Só é realmente assustadora a diferença de postura e abordagem da equipe a partir desse tipo de tomada de decisão. Começar um jogo improvisando dois zagueiros, sem volante e com ponta jogando de meia só pra manter Dier e Hojbjerg longe do gramado até parece uma escolha controversa à primeira vista, mas no fim é a gente que não tá acostumado com esse nível de racionalidade sendo traduzido em ação prática.

Até Matty Cash (que é chefiado não por Moros no tártaro, mas por Hades nos confins escuros e úmidos do submundo) lesionar Bentancur no fim do primeiro tempo, era como se o Tottenham não tivesse jogadores lesionados, suspensos, inexperientes, sem ritmo ou ruins. Mesmo com uns asteriscos, vimos o Angeball em sua plenitude.

Lo Celso jogou o que não jogou nos último quatro anos e acertou, de três dedos, o único petardo que deixou seu conterrâneo, o louco Dibu Martinez, sem reação em toda a carreira. Porro e Udogie, com os flancos controlados, tomaram as diagonais de assalto. Johnson dominou bolas que Richarlison não dominaria se tivesse oito pernas. Kulusevski parece que deixou de fazer uns dois gols propositalmente por estar achando tudo fácil demais. Até Bryan Gil se engraçou pra cima da defesa do Villa como se não fosse um esqueleto alérgico a carboidratos.

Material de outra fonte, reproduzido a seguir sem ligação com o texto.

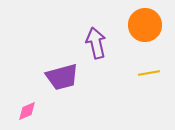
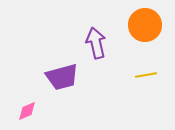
yellow line: moved 3 px left, 2 px down
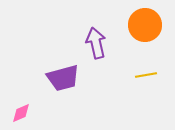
purple trapezoid: moved 1 px right, 1 px down
pink diamond: moved 6 px left, 2 px down
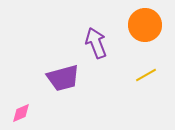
purple arrow: rotated 8 degrees counterclockwise
yellow line: rotated 20 degrees counterclockwise
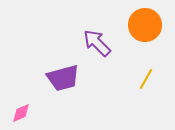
purple arrow: moved 1 px right; rotated 24 degrees counterclockwise
yellow line: moved 4 px down; rotated 30 degrees counterclockwise
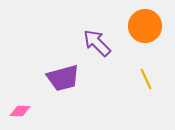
orange circle: moved 1 px down
yellow line: rotated 55 degrees counterclockwise
pink diamond: moved 1 px left, 2 px up; rotated 25 degrees clockwise
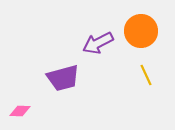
orange circle: moved 4 px left, 5 px down
purple arrow: moved 1 px right; rotated 72 degrees counterclockwise
yellow line: moved 4 px up
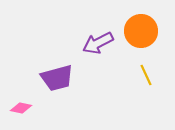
purple trapezoid: moved 6 px left
pink diamond: moved 1 px right, 3 px up; rotated 10 degrees clockwise
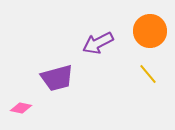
orange circle: moved 9 px right
yellow line: moved 2 px right, 1 px up; rotated 15 degrees counterclockwise
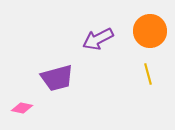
purple arrow: moved 4 px up
yellow line: rotated 25 degrees clockwise
pink diamond: moved 1 px right
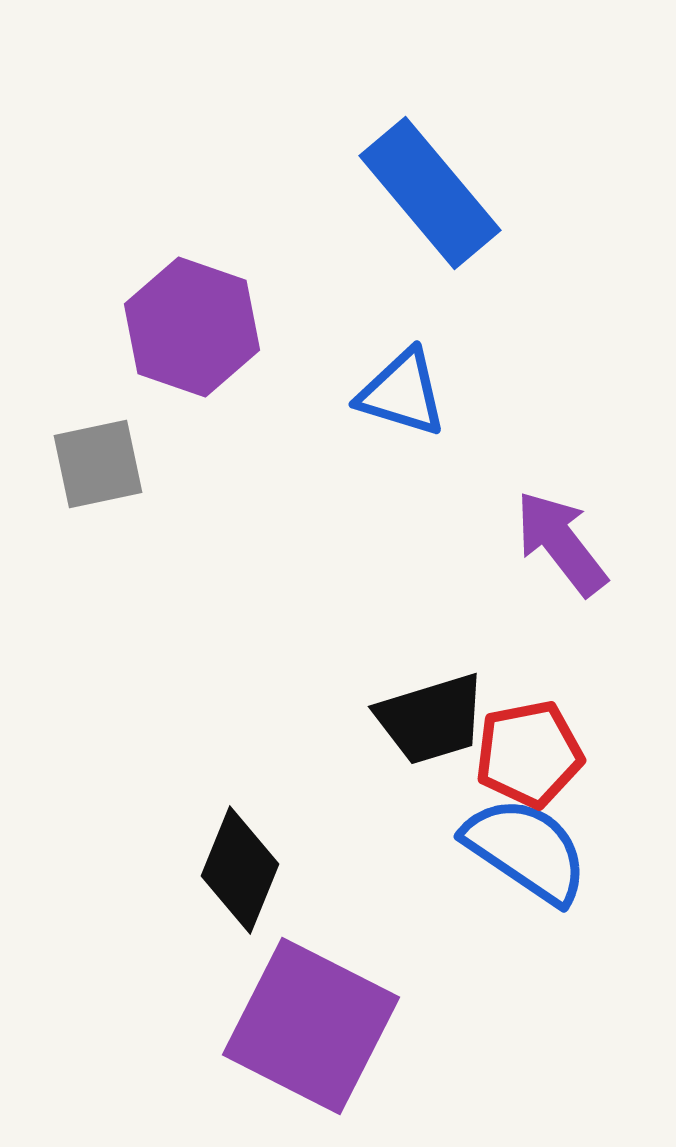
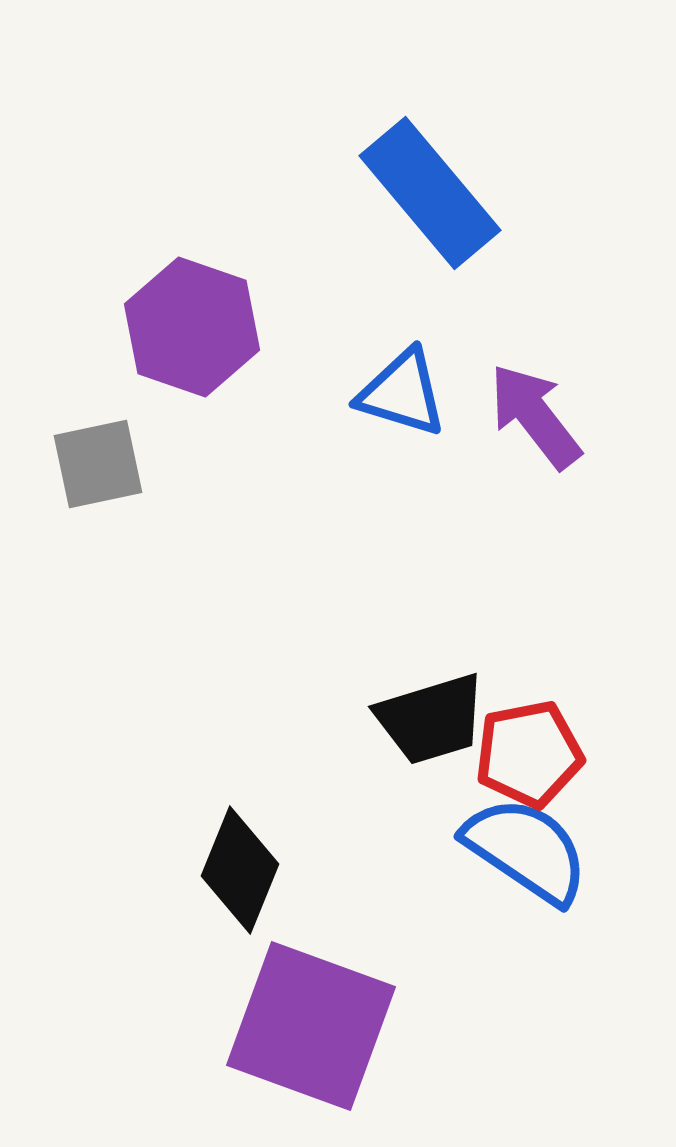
purple arrow: moved 26 px left, 127 px up
purple square: rotated 7 degrees counterclockwise
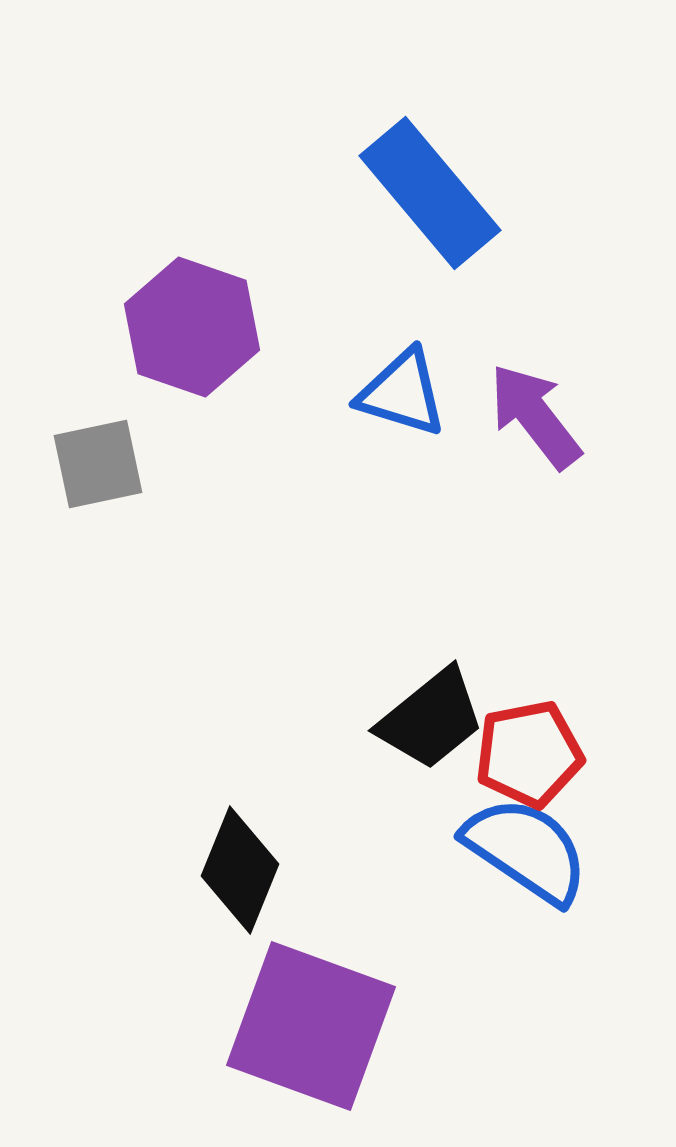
black trapezoid: rotated 22 degrees counterclockwise
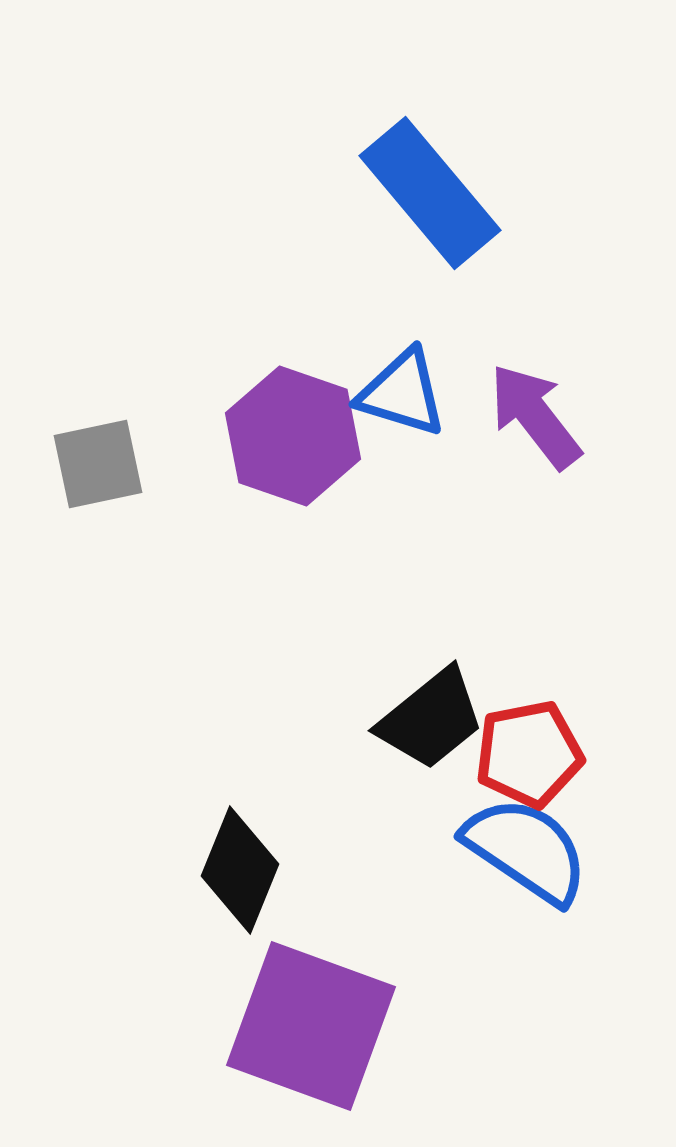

Por fim, quem merece um parágrafo para si é o já supracitado Rodrigo Bentancur, que retornou ao time titular melhor do que saiu, e saiu sendo um dos melhores meio campistas do planeta. O uruguaio joga com um gracejo distinto, fazendo o inimaginável e o especial virarem rotina sem que percam sua beleza. Onipresente, criando para quem joga na frente e apoiando quem joga atrás, controlando o tempo e o espaço com ou sem a bola dominada. Lolo é um futebolista total. Torçamos para que sua lesão não tenha sido grave.